The complainant immediately reported the incident to the police; they responded within 15 minutes. The victim identified her assailant to the police as R.D.S., who lived upstairs. They went to the designated apartment, which was occupied by appellant's father. The father told the police that appellant then was living with his mother at another address, so no arrest was made at that time.[1]

The limited record is somewhat vague as to what happened between then and the ultimate arrest of appellant on May 24, slightly more than 11 weeks after the alleged robbery. Certain police follow-up efforts were undertaken in the interim.[2] On the night of May 24, two officers visited the complainant. She told them appellant had just knocked on her door, and that he went upstairs to his father's apartment when she refused entry to him. The police then went upstairs and arrested appellant.

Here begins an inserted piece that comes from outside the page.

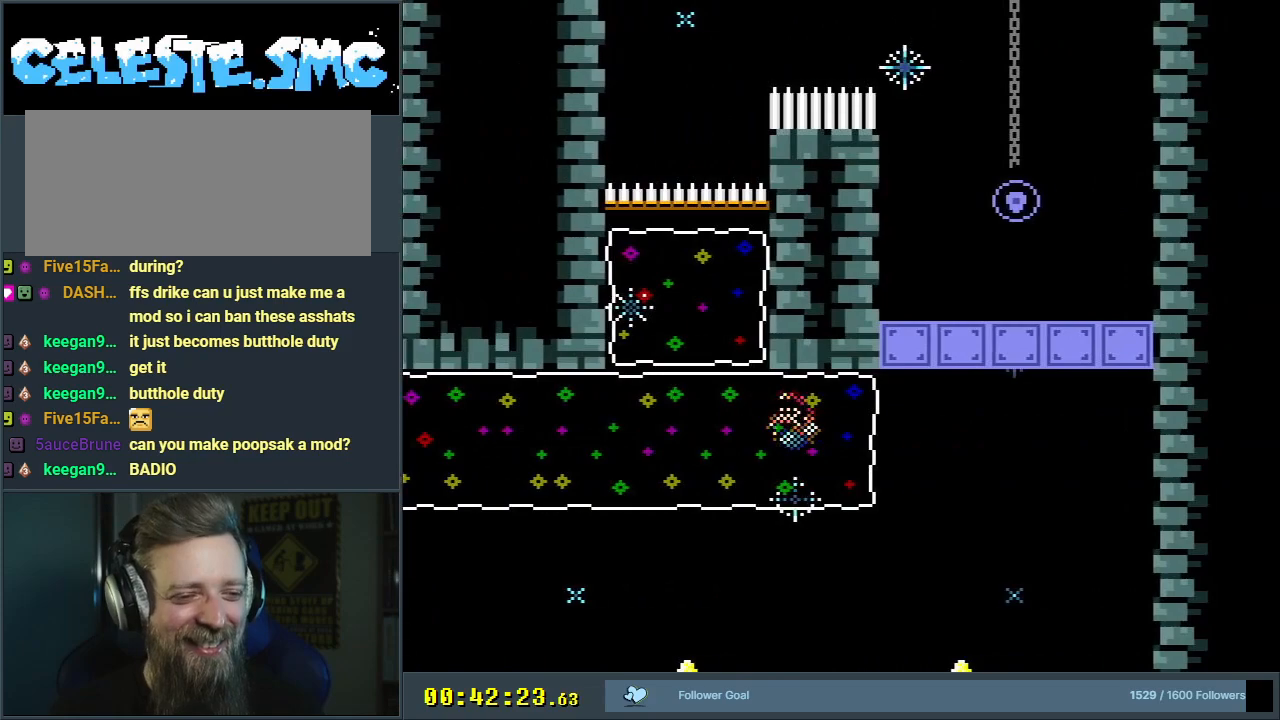
{"buttons": ["B", "Y", "DPAD_LEFT"], "events": [[150, "DPAD_LEFT", "up"], [233, "DPAD_LEFT", "down"]]}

As is customary, counsel was appointed the next morning to represent appellant. *138 Counsel had somewhat more than an hour in which to discuss the matter with appellant prior to their appearance before the New Referrals judge. After the arresting officer testified as to probable cause, defense counsel pointed out that he had had no time within which to seek an interview with the complainant to determine whether to try to have her compelled to testify on the issue of probable cause.[3] He expressed considerable interest in the length of time between the alleged offenses and the arrest, particularly since the complainant apparently saw appellant quite frequently in the interim. No proffer of any sort, however, was made as to how complainant's testimony could be expected to negate probable cause.

II

When a juvenile is detained pending a factfinding hearing, an interlocutory appeal is permissible under D.C.Code 1973, § 16-2327(a).[4] We are required to expedite such appeals.[5] The Family Division has considerable discretion in determining whether to order an accused juvenile detained pending a factfinding hearing. See D.C.Code 1973, §§ 16-2310 and -2312(d); Super.Ct.Juv.R. 106(a). Nonetheless, a finding of "probable cause to believe the allegations in the [delinquency] petition are true" is a prerequisite to a valid order of detention. D.C.Code 1973, § 16-2312(f). Accordingly, we agree with appellant's underlying contention that the Family Division's probable cause determination properly is subject to review in an interlocutory appeal brought under § 16-2327. Cf. In re M.L.DeJ., D.C.App., 310 A.2d 834 (1973).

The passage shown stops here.